If there are a number of groups interested in a particular property it is usual to have them all submit a     written application and be interviewed by Council staff to assess which is most suitable. Criteria used at     interview stage would include but not be limited to the following:
•    Is the group working and providing services for the benefit of communities in Dublin City?
•    Sustainability – group must demonstrate financial viability to ensure operational funding is in place and demonstrate how they can sustain future operational costs.  They must have a bank, post office or other financial account in the name of the organisation/group or already running an office.
•    There must be a demonstrated need for office accommodation.  Priority afforded to those with no accommodation or in danger of losing accommodation.

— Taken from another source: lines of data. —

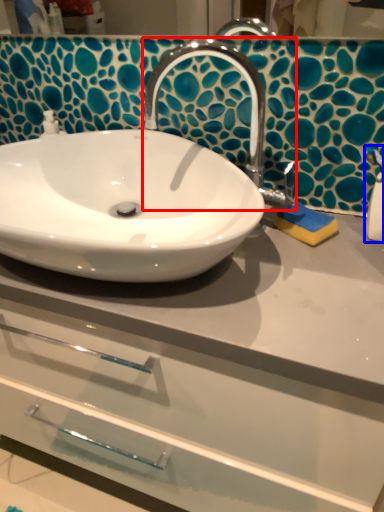
Question: Which point is further to the camera, tap (highlighted by a red box) or soap dispenser (highlighted by a blue box)?

Choices:
 (A) tap
 (B) soap dispenser

Answer: (B)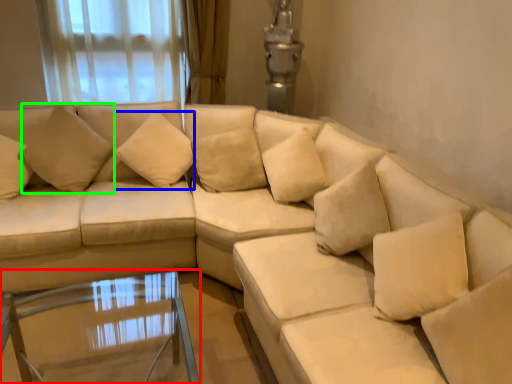
Question: Which is farther away from table (highlighted by a red box)? pillow (highlighted by a blue box) or pillow (highlighted by a green box)?

Choices:
 (A) pillow
 (B) pillow

Answer: (A)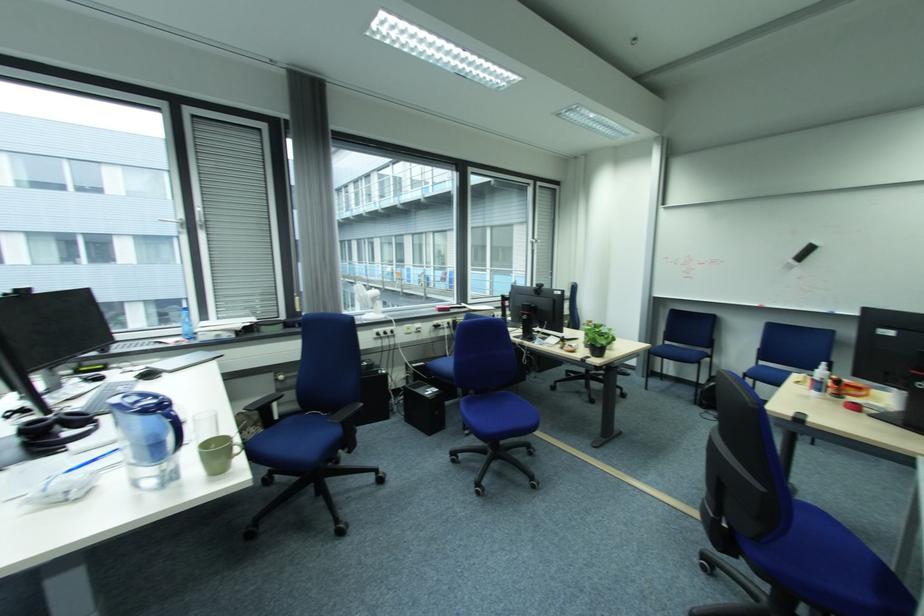
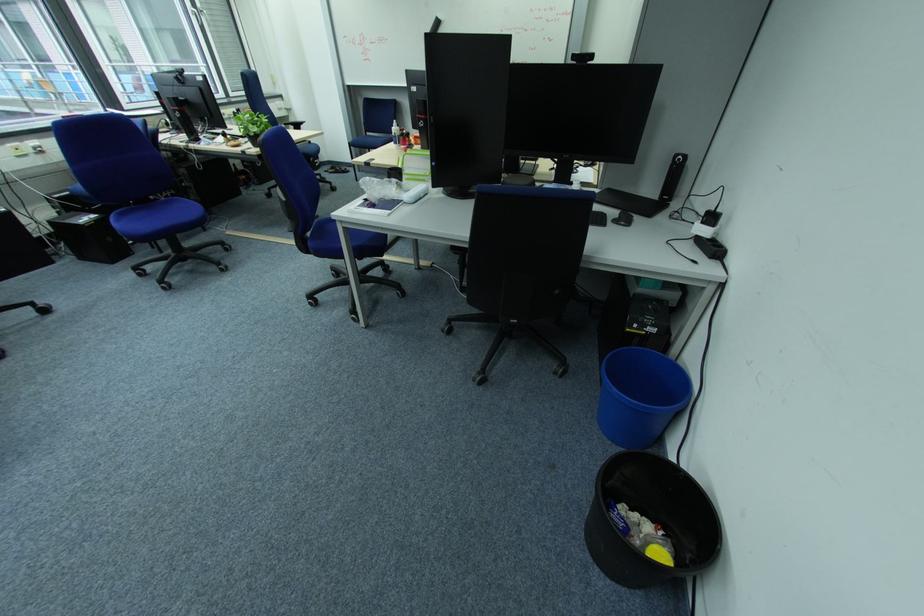
Find the pixel in the second image that matches the point at 675,344 in the first image.

(378, 135)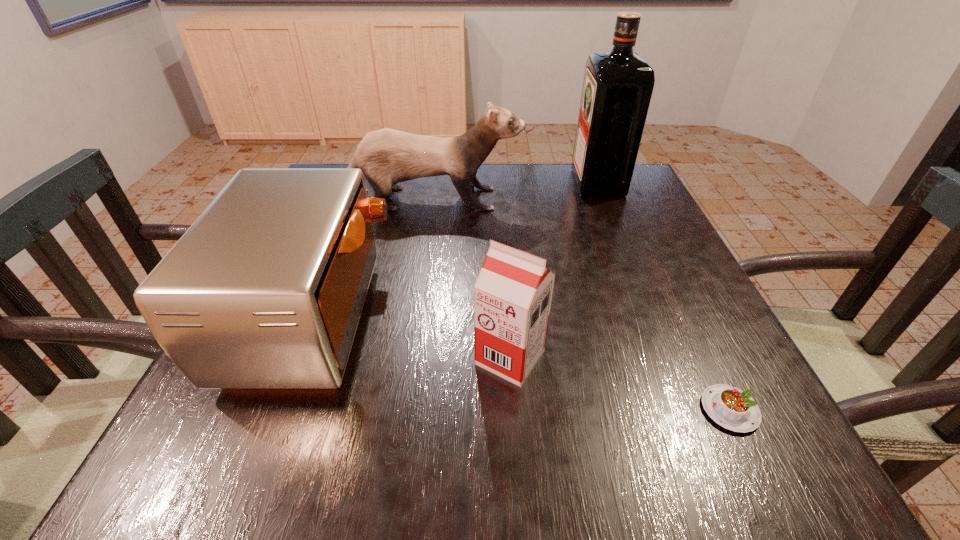
Where is `empty location between the tallest object and the soya milk`? empty location between the tallest object and the soya milk is located at coordinates (554, 270).

Find the location of `vacant space that is in between the pudding and the ferret`. vacant space that is in between the pudding and the ferret is located at coordinates (572, 305).

Image resolution: width=960 pixels, height=540 pixels. I want to click on free point between the shortest object and the liquor, so click(663, 296).

Locate an element on the screen. free point between the liquor and the ferret is located at coordinates (507, 191).

This screenshot has width=960, height=540. I want to click on vacant space in between the soya milk and the shortest object, so click(x=620, y=383).

Locate an element on the screen. vacant point located between the liquor and the soya milk is located at coordinates (554, 270).

You are a GUI agent. You are given a task and a screenshot of the screen. Output one action in this format:
    pyautogui.click(x=<x>, y=<y>)
    Task: Click on the closest object relative to the soya milk
    This screenshot has height=540, width=960.
    Given the screenshot: What is the action you would take?
    pyautogui.click(x=265, y=290)

You are a GUI agent. You are given a task and a screenshot of the screen. Output one action in this format:
    pyautogui.click(x=<x>, y=<y>)
    Task: Click on the object identified as the closest to the soya milk
    This screenshot has height=540, width=960.
    Given the screenshot: What is the action you would take?
    pyautogui.click(x=265, y=290)

Find the location of `vacant area that satisfies the following two spatial constraints: 1. on the back side of the soya milk; 2. on the face of the ferret`. vacant area that satisfies the following two spatial constraints: 1. on the back side of the soya milk; 2. on the face of the ferret is located at coordinates (500, 199).

Identify the location of vacant space that satisfies the following two spatial constraints: 1. on the door side of the toaster oven; 2. on the right side of the shortest object. (279, 410).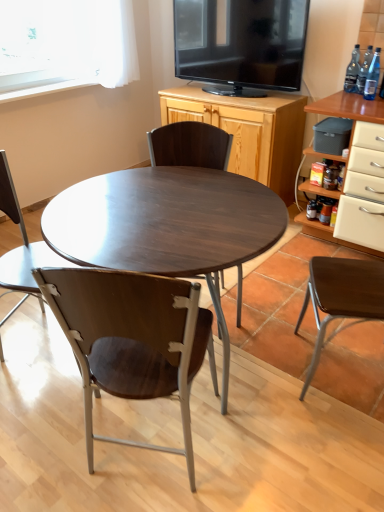
Question: Should I look upward or downward to see dark wood chair at center, positioned as the 3th chair in left-to-right order?

Choices:
 (A) up
 (B) down

Answer: (A)

Question: Is transparent glass bottle at upper right, placed as the second bottle when sorted from back to front, closer to the viewer compared to clear glass bottle at upper right, marked as the 3th bottle in a front-to-back arrangement?

Choices:
 (A) no
 (B) yes

Answer: (B)

Question: Can you confirm if transparent glass bottle at upper right, placed as the second bottle when sorted from back to front, is positioned to the left of clear glass bottle at upper right, the 1th bottle from the back?

Choices:
 (A) yes
 (B) no

Answer: (B)

Question: From the image's perspective, is transparent glass bottle at upper right, arranged as the 2th bottle when viewed from the front, under clear glass bottle at upper right, the 1th bottle from the back?

Choices:
 (A) no
 (B) yes

Answer: (B)

Question: Is transparent glass bottle at upper right, placed as the second bottle when sorted from back to front, far away from clear glass bottle at upper right, the 1th bottle from the back?

Choices:
 (A) no
 (B) yes

Answer: (A)

Question: Is transparent glass bottle at upper right, arranged as the 2th bottle when viewed from the front, thinner than clear glass bottle at upper right, the 1th bottle from the back?

Choices:
 (A) no
 (B) yes

Answer: (B)

Question: Does transparent glass bottle at upper right, arranged as the 2th bottle when viewed from the front, have a larger size compared to clear glass bottle at upper right, marked as the 3th bottle in a front-to-back arrangement?

Choices:
 (A) no
 (B) yes

Answer: (A)

Question: Is wooden chair at center, the 3th chair viewed from the right, facing towards blue glass bottle at upper right, arranged as the first bottle when viewed from the front?

Choices:
 (A) yes
 (B) no

Answer: (B)

Question: Does wooden chair at center, positioned as the 2th chair in left-to-right order, have a lesser height compared to blue glass bottle at upper right, the 3th bottle positioned from the back?

Choices:
 (A) no
 (B) yes

Answer: (A)

Question: Is wooden chair at center, positioned as the 2th chair in left-to-right order, at the right side of blue glass bottle at upper right, arranged as the first bottle when viewed from the front?

Choices:
 (A) yes
 (B) no

Answer: (B)

Question: Is wooden chair at center, the 3th chair viewed from the right, wider than blue glass bottle at upper right, the 3th bottle positioned from the back?

Choices:
 (A) yes
 (B) no

Answer: (A)

Question: Is wooden chair at center, the 3th chair viewed from the right, not within blue glass bottle at upper right, the 3th bottle positioned from the back?

Choices:
 (A) no
 (B) yes

Answer: (B)

Question: From a real-world perspective, is wooden chair at center, the 3th chair viewed from the right, positioned over blue glass bottle at upper right, the 3th bottle positioned from the back, based on gravity?

Choices:
 (A) yes
 (B) no

Answer: (B)

Question: From the image's perspective, does clear glass bottle at upper right, marked as the 3th bottle in a front-to-back arrangement, appear higher than brown wood chair at right, acting as the fourth chair starting from the left?

Choices:
 (A) yes
 (B) no

Answer: (A)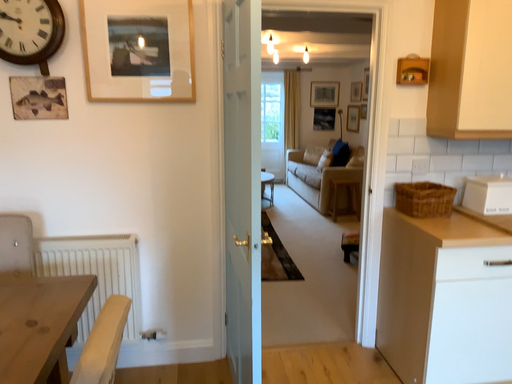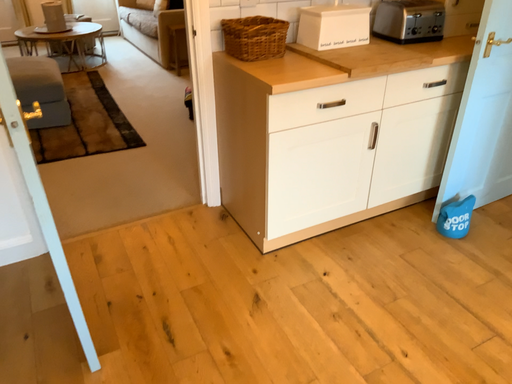
Question: Which way did the camera rotate in the video?

Choices:
 (A) rotated upward
 (B) rotated downward

Answer: (B)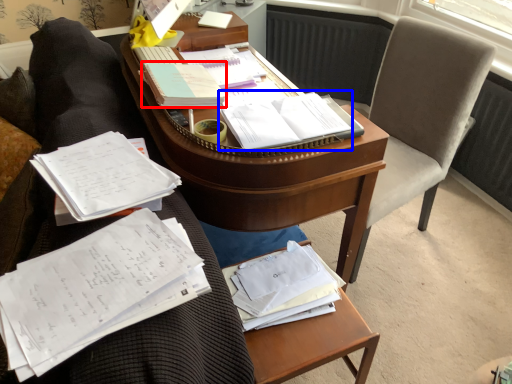
Question: Among these objects, which one is nearest to the camera, book (highlighted by a red box) or book (highlighted by a blue box)?

Choices:
 (A) book
 (B) book

Answer: (B)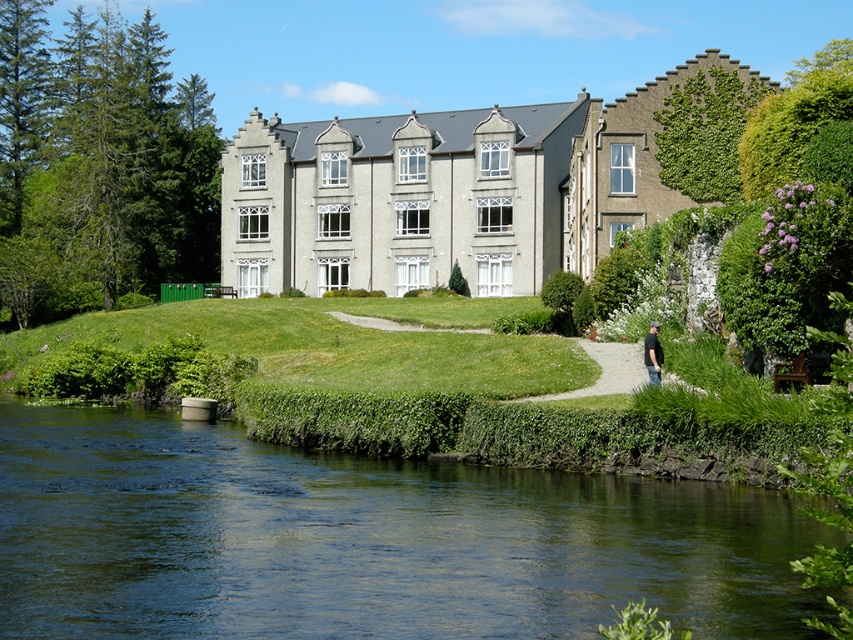
Question: Which of the following is the closest to the observer?

Choices:
 (A) green smooth water at lower center
 (B) black cotton shirt at lower right

Answer: (A)

Question: In this image, where is green smooth water at lower center located relative to black cotton shirt at lower right?

Choices:
 (A) right
 (B) left

Answer: (B)

Question: Which point is farther to the camera?

Choices:
 (A) (437, 563)
 (B) (643, 355)

Answer: (B)

Question: Is green smooth water at lower center to the left of black cotton shirt at lower right from the viewer's perspective?

Choices:
 (A) yes
 (B) no

Answer: (A)

Question: Does green smooth water at lower center come in front of black cotton shirt at lower right?

Choices:
 (A) no
 (B) yes

Answer: (B)

Question: Which point is closer to the camera taking this photo?

Choices:
 (A) (94, 484)
 (B) (654, 376)

Answer: (A)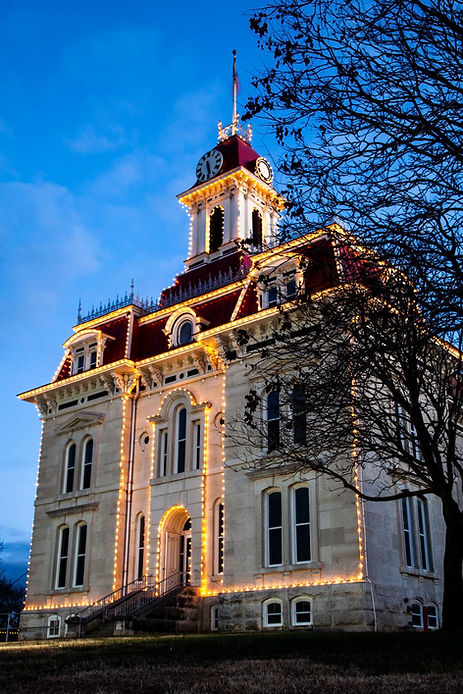
Find the location of `clock`. clock is located at coordinates (209, 160), (263, 164).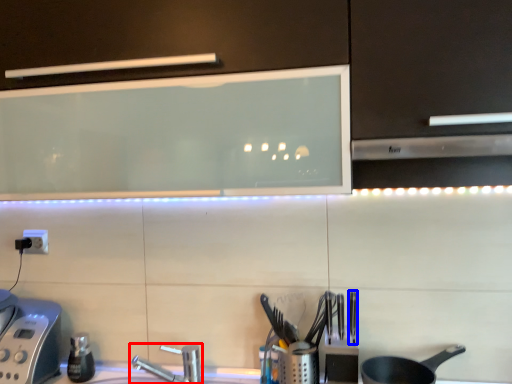
Question: Which object is further to the camera taking this photo, tap (highlighted by a red box) or silverware (highlighted by a blue box)?

Choices:
 (A) tap
 (B) silverware

Answer: (A)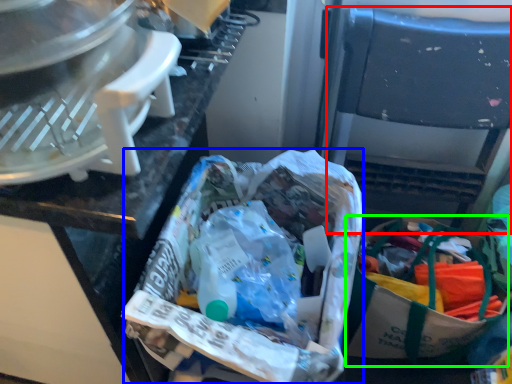
Question: Which is farther away from folding chair (highlighted by a red box)? material (highlighted by a blue box) or shopping bag (highlighted by a green box)?

Choices:
 (A) material
 (B) shopping bag

Answer: (A)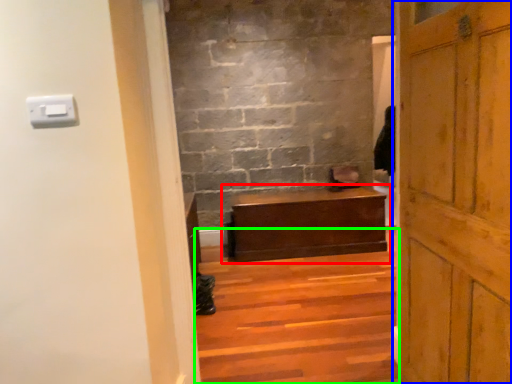
Question: Which is farther away from table (highlighted by a red box)? door (highlighted by a blue box) or stairs (highlighted by a green box)?

Choices:
 (A) door
 (B) stairs

Answer: (A)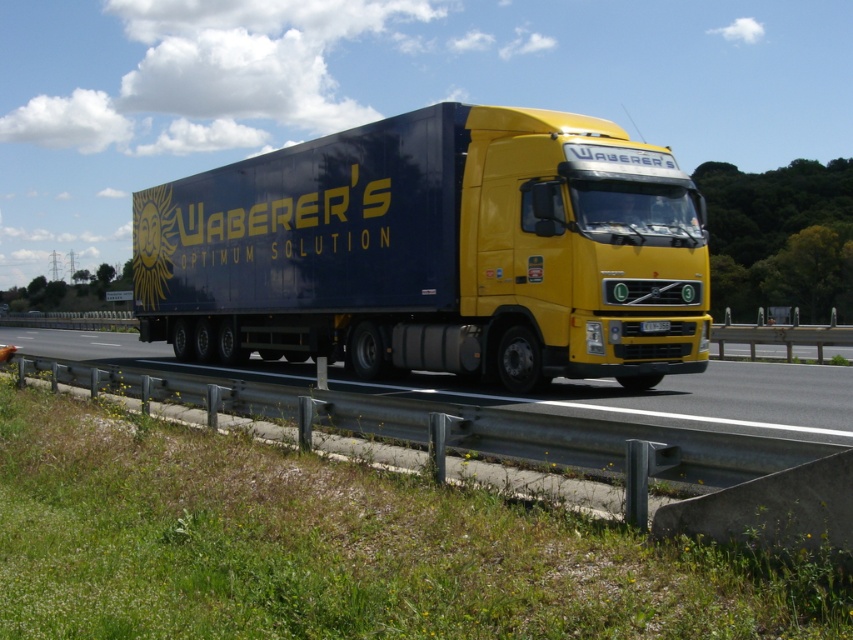
Between matte black trailer truck at center and metallic gray highway at lower center, which one is positioned higher?

Positioned higher is matte black trailer truck at center.

Is matte black trailer truck at center bigger than metallic gray highway at lower center?

Yes.

Measure the distance between matte black trailer truck at center and camera.

matte black trailer truck at center is 38.92 feet away from camera.

Where is `matte black trailer truck at center`? Image resolution: width=853 pixels, height=640 pixels. matte black trailer truck at center is located at coordinates (434, 252).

•    There must be a board of management or structured committee in place with specific terms of reference or functions.
•    Do proposed hours of operation suit the location and other uses of the premises (if any).

It is proposed that the following policy in relation to issuing of leases / licences should be
adopted for future lettings: The Council will grant licences in the following cases
•    To all new successful applicants
•    In all buildings with multiple occupants, such as Community Centres.
•    When the applicant group is not a legally constituted entity capable of taking a lease.
•    When the Council is giving a short term permission to use the premises while redevelopment or alternative use is pending.

The Council will grant leases in the following cases
•    In cases where the proposed lessee has either financed the building of the premises on Council land or contributed a majority portion of the building cost.
•    Where certain funding agencies require the applicant to have at minimum a lease of the premises to qualify, then a short term lease (under five years) shall be granted to include a renunciation clause by the lessee in relation to the right to renew.
•    When it is in the Council’s interest to have the group responsible for the entire building and its maintenance.
•    When it has been advised by the Law Department that the applicant is entitled to a lease.